Belgium Fight Back From Two Down to Beat Japan 3-2 in Added Time
The first side to recover from a two-goal deficit to win a World Cup knockout match since 1970.
- Belgium went from 2-0 down to win 3-2 against Japan.
- Substitute Chadli netted last-gasp Belgium winner.
- Japan took 2-0 lead through Haraguchi and Inui early in the second half.
- Belgians struck back with Vertonghen and Fellaini.
- Belgium meet Brazil for a place in the last four.
Belgium threw caution to the wind to reach the World Cup quarter-finals as substitute Nacer Chadli scored in the dying seconds against Japan to snatch a 3-2 comeback win on Monday and set up a clash with five-time champions Brazil.
The distraught Japanese, who went 2-0 up with goals by Genki Haraguchi and Takashi Inui early in the second half, fell to the turf after Chadli poked the ball home from Thomas Meunier's cross four minutes into added time at the Rostov Arena.

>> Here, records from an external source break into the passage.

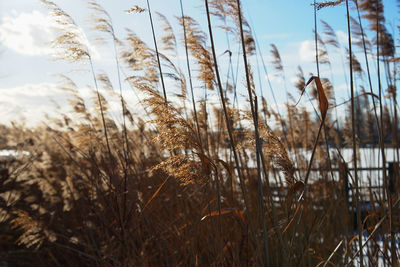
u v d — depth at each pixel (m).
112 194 3.79
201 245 3.22
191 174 2.27
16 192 4.39
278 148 2.34
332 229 3.49
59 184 4.43
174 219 3.57
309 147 5.44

Belgium, who had taken a conservative approach to the game, got back into contention with late goals by Jan Vertonghen and substitute Marouane Fellaini before Chadli struck.
"That's what happens in the World Cup. It was a test of character and a test of the team. It tells you everything about this group of players," said Belgium coach Roberto Martinez.
One of the most exciting teams of the group phase, Belgium faced an embarrassing exit but finally clicked to become the first team to win a World Cup knockout game from two goals down since West Germany beat England 3-2 after extra time in 1970.
Belgium's 'golden generation' have now scored 12 goals in four games in Russia ahead of a mouthwatering last eight clash with Brazil who beat Mexico 2-0 earlier on Monday.
With centre back Vincent Kompany back in the lineup for the first time since picking a groin strain in a warm-up game, Belgium had looked safe at the back but uninspired up front.
Both teams fought a tight midfield battle but their forwards froze in the area and Belgium's wide players, Meunier and Yannick Carrasco, did not take risks going forward, effectively turning a 3-4-3 formation into a more conservative 5-2-3 system.
Japan got closest to a goal in a dull first half when Belgium keeper Thibaut Courtois let the ball slip from his hands and between his legs but recovered before it crossed the line.
The Japanese were ahead soon after the break, though, when Haraguchi beat the offside trap and ran into the area to beat Courtois with a cross-shot in the 48th minute.
Belgium responded but Hazard's shot rattled the post and Japan doubled their tally in the 52nd when Inui picked up the ball 25 metres out and fired a missile into the back of the net.
The Red Devils were still struggling but they pulled a goal back after 69 minutes when Vertonghen looped a header from a high clearance back across goal into the far top corner.
The momentum had shifted and in the 74th, Eden Hazard's cross was met by Fellaini, who equalised from close range with a powerful header.
Belgium continued to push forward and both Chadli and Lukaku forced Japan keeper Eiji Kawashima into a couple of spectacular saves with powerful headers four minutes from full time.
In stoppage time, Keisuke Honda's 30-metre free-kick was parried away by Courtois. The keeper then launched the ball to Kevin De Bruyne, who made a beeline through the field before finding Meunier, whose cross was met by Chadli for the winner.